# [掲載本文]
______

インサイドセールスをアウトバウンド方式で実施しよう

近年、日本ではインサイドセールスを導入する企業が増えてきました。そこで今回は、インサイドセールスとアウトバウンド方式をかけあわせた営業方法について詳しく説明していきます。

インサイドセールスとアウトバウンドという言葉のそれぞれの意味を知っていても、「インサイドセールスをアウトバウンド方式で実施する」ときいてピンと来る人はあまりいないかもしれません。

本記事では、戦略的なアウトバウンド型インサイドセールスの種類やメリット・デメリットなどを詳しく説明していきますが、その前に用語の確認をしたいと思います。

まず、インサイドセールスとは商談先に直接足を運ぶことをせずに、オンラインツールなどを使い潜在顧客(まだ自社商品やサービスに興味が薄い客)のヒヤリングや興味付けを行う営業のことを指します。

______

(保存データ)
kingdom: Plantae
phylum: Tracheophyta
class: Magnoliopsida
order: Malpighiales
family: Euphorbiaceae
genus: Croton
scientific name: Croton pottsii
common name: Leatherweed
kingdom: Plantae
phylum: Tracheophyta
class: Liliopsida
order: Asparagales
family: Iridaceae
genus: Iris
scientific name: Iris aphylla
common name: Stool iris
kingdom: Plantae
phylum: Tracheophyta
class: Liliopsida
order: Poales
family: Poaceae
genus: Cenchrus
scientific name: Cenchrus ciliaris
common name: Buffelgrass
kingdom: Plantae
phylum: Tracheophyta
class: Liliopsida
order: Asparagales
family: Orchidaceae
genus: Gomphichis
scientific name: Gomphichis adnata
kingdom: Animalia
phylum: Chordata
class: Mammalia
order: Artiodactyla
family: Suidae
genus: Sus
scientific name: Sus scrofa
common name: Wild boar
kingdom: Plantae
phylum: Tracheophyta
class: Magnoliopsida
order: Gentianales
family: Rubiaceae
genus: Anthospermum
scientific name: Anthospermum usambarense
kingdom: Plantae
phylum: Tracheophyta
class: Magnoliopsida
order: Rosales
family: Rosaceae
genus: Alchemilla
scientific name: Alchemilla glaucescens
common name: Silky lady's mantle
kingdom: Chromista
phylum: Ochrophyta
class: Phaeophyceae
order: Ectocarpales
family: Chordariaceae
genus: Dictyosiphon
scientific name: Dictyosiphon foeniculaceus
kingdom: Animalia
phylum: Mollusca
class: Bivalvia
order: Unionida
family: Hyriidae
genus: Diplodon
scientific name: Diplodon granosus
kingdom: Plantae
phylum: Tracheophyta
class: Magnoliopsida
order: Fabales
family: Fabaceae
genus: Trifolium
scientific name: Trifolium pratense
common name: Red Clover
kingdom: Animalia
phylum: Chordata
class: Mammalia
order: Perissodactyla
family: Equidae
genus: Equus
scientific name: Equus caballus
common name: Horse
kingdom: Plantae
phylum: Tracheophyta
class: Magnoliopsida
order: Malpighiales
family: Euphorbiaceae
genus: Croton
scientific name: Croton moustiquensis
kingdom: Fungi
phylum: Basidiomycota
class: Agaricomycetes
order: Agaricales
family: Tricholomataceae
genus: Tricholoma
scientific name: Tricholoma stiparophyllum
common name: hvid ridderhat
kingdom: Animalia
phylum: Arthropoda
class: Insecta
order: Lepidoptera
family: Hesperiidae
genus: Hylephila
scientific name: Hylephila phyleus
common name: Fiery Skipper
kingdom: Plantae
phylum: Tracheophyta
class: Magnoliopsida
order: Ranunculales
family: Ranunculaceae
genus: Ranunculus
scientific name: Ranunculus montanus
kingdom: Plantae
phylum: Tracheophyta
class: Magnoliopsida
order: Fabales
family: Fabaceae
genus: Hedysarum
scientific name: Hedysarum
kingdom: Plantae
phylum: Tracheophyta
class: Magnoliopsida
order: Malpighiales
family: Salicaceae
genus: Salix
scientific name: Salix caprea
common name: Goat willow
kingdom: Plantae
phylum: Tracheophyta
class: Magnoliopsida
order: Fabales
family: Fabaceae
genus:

______

# [作業内容]
A. インサイドセールスの記事では、「潜在顧客」をどのような客だと説明していますか。
B. インサイドセールスの記事を、最後の文の後から書き継いでください。

# [各課題の解答]
A. まだ自社商品やサービスに興味が薄い客です。

B.
アウトバウンド方式とは、自分で営業したい顧客を選び飛び込み営業をすることを言います。具体的にはテレアポ、FAXやメールでの営業がアウトバウンド方式の営業になります。

つまり「アウトバウンド方式のインサイドセールス」とは、「潜在顧客に対して、非訪問方営業で飛び込み営業をすること」となります。

それでは、アウトバウンド型インサイドセールスの意味を簡単に理解したところで本文に入りましょう。

アウトバウンド型インサイドセールスとは?

先程、アウトバウンド型インサイドセールスの説明をしましたが、ポイントは直接訪問をしない点です。

直接訪問をせずに、戦略的にアウトバウンド型インサイドセールスはどのように行われているのかを具体的に見ていきましょう。

アウトバウンド型インサイドセールスの種類

アウトバウンド型インサイドセールスの種類は以下の3つになります。この3つが、営業を成功させる「戦略的な計画」になっているのでチェックしてみてください。

① 顧客に合わせて最適なスクリプト作成
1つ目は、顧客の課題やニーズに合わせたトークスクリプトを作成する方法です。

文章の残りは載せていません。